The Interstate 40 Hernando de Soto bridge — which runs over the Mississippi River and connects Tennessee and Arkansas — was closed to interstate and waterway traffic May 11 after a crack in one of its steel beams was discovered during a routine inspection.

It reopened to waterway traffic shortly after but has remained closed to interstate traffic — sparking concerns about shipping delays as the area is one of the heaviest freight corridors in the country.

“If you compare it to a body, this looks like the arteries and this is the heart of the country,” Adel Abdelnaby, a civil engineering professor at the University of Memphis, told Local Memphis in May. “So if you cut the heart of the country, it’s like you are giving the country a heart attack by shutting down the I-40 bridge — because that is what connects the east and the west to the rest of the U.S.”

Reopening the bridge

Transportation officials say they will start reopening the bridge to “limited traffic” as repairs are finished.

By 6 a.m. Central time Monday, all I-40 eastbound lanes will be open, the Arkansas Department of Transportation says. The westbound lanes will reopen Aug. 6 at a time to be announced.

The Arkansas DOT says the schedule is “barring any complications.”

The Tennessee Department of Transportation, which shares responsibility for the bridge with the Arkansas DOT, says the final phase of repairs will be completed by Friday and that workers will start to demobilize, break down platforms, and remove their equipment and barriers starting in the eastbound lanes.

But officials say the “bridge remains an active work zone” and ask drivers to pay attention to traffic information.

Transportation officials estimated in May that repairs on the bridge could take months.

The first phase of repairs involved installing two 30-foot steel plates on both sides of the fracture to stabilize the bridge and allow crews to work on it. The second phase involved removing and replacing the steel beam using “high-strength steel rods” to restore strength to the beam and then replace the section with the fracture.

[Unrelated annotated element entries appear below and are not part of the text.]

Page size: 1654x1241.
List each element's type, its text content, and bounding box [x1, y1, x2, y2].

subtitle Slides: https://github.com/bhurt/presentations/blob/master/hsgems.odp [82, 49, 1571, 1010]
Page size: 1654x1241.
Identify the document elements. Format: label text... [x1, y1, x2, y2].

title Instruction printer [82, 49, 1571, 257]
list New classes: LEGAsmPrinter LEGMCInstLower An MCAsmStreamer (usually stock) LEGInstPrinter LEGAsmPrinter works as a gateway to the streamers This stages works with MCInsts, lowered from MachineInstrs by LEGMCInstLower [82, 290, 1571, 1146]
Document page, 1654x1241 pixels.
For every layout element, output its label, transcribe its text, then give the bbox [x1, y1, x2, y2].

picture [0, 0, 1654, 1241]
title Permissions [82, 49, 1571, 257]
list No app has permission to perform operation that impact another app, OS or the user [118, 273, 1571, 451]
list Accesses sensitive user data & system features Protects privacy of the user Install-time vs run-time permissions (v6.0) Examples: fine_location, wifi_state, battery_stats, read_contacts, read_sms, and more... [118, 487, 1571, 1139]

“We know having the bridge closed has been incredibly inconvenient,” Tennessee DOT Commissioner Clay Bright said Wednesday in a news release. “We appreciate the public’s patience while our team made the repairs and performed extensive inspections to ensure it’s structurally sound for many years to come.”

About the closure

Transportation officials originally said the fracture was a result of wear and tear and that a 2020 inspection of the bridge didn’t reveal “any structural deficiencies.”

But officials later said they found evidence of earlier damage to the bridge.

A photo from a drone video showed the fracture could be seen in 2019 — and that the Arkansas DOT determined the employee who inspected the bridge in 2019 and 2020 “failed to carry out his responsibilities correctly.” The employee was terminated, officials said.

“He didn’t see it,” Arkansas DOT Director Lorie Tudor said of the worker in a May news conference. “But the reason he didn’t see it is because he wasn’t following proper protocol. The way we’re supposed to inspect a bridge is you literally go inch by inch along that beam and physically inspect every inch of the beam. That did not happen.”

Tudor said the fracture grew between 2019 and 2021 because of weather and “stress and strain” on the bridge.

The Federal Highway Administration, the U.S. Department of Transportation’s inspector general and the Arkansas DOT are still investigating the fracture, the Associated Press reports.